══ Input for this task

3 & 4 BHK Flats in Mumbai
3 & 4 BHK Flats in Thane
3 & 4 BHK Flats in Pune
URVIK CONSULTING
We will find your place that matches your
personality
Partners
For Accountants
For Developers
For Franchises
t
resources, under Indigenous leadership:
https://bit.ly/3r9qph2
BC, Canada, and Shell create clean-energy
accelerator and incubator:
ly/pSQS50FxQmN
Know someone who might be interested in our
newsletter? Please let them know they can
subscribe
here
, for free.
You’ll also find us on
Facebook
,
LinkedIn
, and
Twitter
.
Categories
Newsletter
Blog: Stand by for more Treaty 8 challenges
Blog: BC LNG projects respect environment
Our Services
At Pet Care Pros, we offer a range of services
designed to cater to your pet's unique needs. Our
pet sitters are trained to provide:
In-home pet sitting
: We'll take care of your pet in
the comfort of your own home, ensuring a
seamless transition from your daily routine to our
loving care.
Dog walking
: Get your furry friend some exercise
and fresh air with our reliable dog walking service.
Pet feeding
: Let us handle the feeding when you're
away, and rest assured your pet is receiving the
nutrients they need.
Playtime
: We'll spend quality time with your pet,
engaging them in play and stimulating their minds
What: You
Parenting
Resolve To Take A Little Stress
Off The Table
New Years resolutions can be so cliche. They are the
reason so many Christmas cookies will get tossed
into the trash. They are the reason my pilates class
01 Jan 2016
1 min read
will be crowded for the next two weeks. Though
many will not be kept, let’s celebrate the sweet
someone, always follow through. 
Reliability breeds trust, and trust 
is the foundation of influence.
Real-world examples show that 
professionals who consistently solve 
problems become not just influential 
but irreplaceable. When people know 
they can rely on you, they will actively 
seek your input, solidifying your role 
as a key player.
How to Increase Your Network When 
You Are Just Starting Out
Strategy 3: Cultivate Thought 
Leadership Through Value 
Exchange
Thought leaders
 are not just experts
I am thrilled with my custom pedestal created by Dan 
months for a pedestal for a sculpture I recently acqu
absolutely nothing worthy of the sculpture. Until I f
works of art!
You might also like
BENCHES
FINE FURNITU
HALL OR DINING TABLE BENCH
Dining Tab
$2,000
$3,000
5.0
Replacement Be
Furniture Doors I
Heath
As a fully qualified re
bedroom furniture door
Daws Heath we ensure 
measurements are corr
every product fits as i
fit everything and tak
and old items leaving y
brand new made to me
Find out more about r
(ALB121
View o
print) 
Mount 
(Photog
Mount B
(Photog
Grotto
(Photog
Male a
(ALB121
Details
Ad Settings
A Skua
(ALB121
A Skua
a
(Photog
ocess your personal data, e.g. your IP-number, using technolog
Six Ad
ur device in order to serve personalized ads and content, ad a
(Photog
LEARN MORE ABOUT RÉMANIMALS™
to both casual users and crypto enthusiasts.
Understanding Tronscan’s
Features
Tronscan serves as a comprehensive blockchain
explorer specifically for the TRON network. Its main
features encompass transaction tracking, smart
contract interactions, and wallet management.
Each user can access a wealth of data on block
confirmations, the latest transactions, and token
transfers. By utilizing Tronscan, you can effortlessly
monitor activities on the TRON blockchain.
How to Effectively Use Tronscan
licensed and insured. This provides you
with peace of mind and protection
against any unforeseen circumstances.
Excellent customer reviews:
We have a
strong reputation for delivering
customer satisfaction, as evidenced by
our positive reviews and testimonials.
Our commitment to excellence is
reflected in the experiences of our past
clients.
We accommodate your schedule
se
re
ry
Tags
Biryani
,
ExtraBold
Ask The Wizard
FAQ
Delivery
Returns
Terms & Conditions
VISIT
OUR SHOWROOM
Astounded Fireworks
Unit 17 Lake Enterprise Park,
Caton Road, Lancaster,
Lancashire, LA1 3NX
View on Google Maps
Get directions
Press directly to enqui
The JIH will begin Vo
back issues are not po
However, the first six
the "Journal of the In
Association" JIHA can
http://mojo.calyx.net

════

_Your objective_: All of the records should be repeated precisely as written.

_Completed exercise_:
3 & 4 BHK Flats in Mumbai
3 & 4 BHK Flats in Thane
3 & 4 BHK Flats in Pune
URVIK CONSULTING
We will find your place that matches your
personality
Partners
For Accountants
For Developers
For Franchises
t
resources, under Indigenous leadership:
https://bit.ly/3r9qph2
BC, Canada, and Shell create clean-energy
accelerator and incubator:
ly/pSQS50FxQmN
Know someone who might be interested in our
newsletter? Please let them know they can
subscribe
here
, for free.
You’ll also find us on
Facebook
,
LinkedIn
, and
Twitter
.
Categories
Newsletter
Blog: Stand by for more Treaty 8 challenges
Blog: BC LNG projects respect environment
Our Services
At Pet Care Pros, we offer a range of services
designed to cater to your pet's unique needs. Our
pet sitters are trained to provide:
In-home pet sitting
: We'll take care of your pet in
the comfort of your own home, ensuring a
seamless transition from your daily routine to our
loving care.
Dog walking
: Get your furry friend some exercise
and fresh air with our reliable dog walking service.
Pet feeding
: Let us handle the feeding when you're
away, and rest assured your pet is receiving the
nutrients they need.
Playtime
: We'll spend quality time with your pet,
engaging them in play and stimulating their minds
What: You
Parenting
Resolve To Take A Little Stress
Off The Table
New Years resolutions can be so cliche. They are the
reason so many Christmas cookies will get tossed
into the trash. They are the reason my pilates class
01 Jan 2016
1 min read
will be crowded for the next two weeks. Though
many will not be kept, let’s celebrate the sweet
someone, always follow through. 
Reliability breeds trust, and trust 
is the foundation of influence.
Real-world examples show that 
professionals who consistently solve 
problems become not just influential 
but irreplaceable. When people know 
they can rely on you, they will actively 
seek your input, solidifying your role 
as a key player.
How to Increase Your Network When 
You Are Just Starting Out
Strategy 3: Cultivate Thought 
Leadership Through Value 
Exchange
Thought leaders
 are not just experts
I am thrilled with my custom pedestal created by Dan 
months for a pedestal for a sculpture I recently acqu
absolutely nothing worthy of the sculpture. Until I f
works of art!
You might also like
BENCHES
FINE FURNITU
HALL OR DINING TABLE BENCH
Dining Tab
$2,000
$3,000
5.0
Replacement Be
Furniture Doors I
Heath
As a fully qualified re
bedroom furniture door
Daws Heath we ensure 
measurements are corr
every product fits as i
fit everything and tak
and old items leaving y
brand new made to me
Find out more about r
(ALB121
View o
print) 
Mount 
(Photog
Mount B
(Photog
Grotto
(Photog
Male a
(ALB121
Details
Ad Settings
A Skua
(ALB121
A Skua
a
(Photog
ocess your personal data, e.g. your IP-number, using technolog
Six Ad
ur device in order to serve personalized ads and content, ad a
(Photog
LEARN MORE ABOUT RÉMANIMALS™
to both casual users and crypto enthusiasts.
Understanding Tronscan’s
Features
Tronscan serves as a comprehensive blockchain
explorer specifically for the TRON network. Its main
features encompass transaction tracking, smart
contract interactions, and wallet management.
Each user can access a wealth of data on block
confirmations, the latest transactions, and token
transfers. By utilizing Tronscan, you can effortlessly
monitor activities on the TRON blockchain.
How to Effectively Use Tronscan
licensed and insured. This provides you
with peace of mind and protection
against any unforeseen circumstances.
Excellent customer reviews:
We have a
strong reputation for delivering
customer satisfaction, as evidenced by
our positive reviews and testimonials.
Our commitment to excellence is
reflected in the experiences of our past
clients.
We accommodate your schedule
se
re
ry
Tags
Biryani
,
ExtraBold
Ask The Wizard
FAQ
Delivery
Returns
Terms & Conditions
VISIT
OUR SHOWROOM
Astounded Fireworks
Unit 17 Lake Enterprise Park,
Caton Road, Lancaster,
Lancashire, LA1 3NX
View on Google Maps
Get directions
Press directly to enqui
The JIH will begin Vo
back issues are not po
However, the first six
the "Journal of the In
Association" JIHA can
http://mojo.calyx.net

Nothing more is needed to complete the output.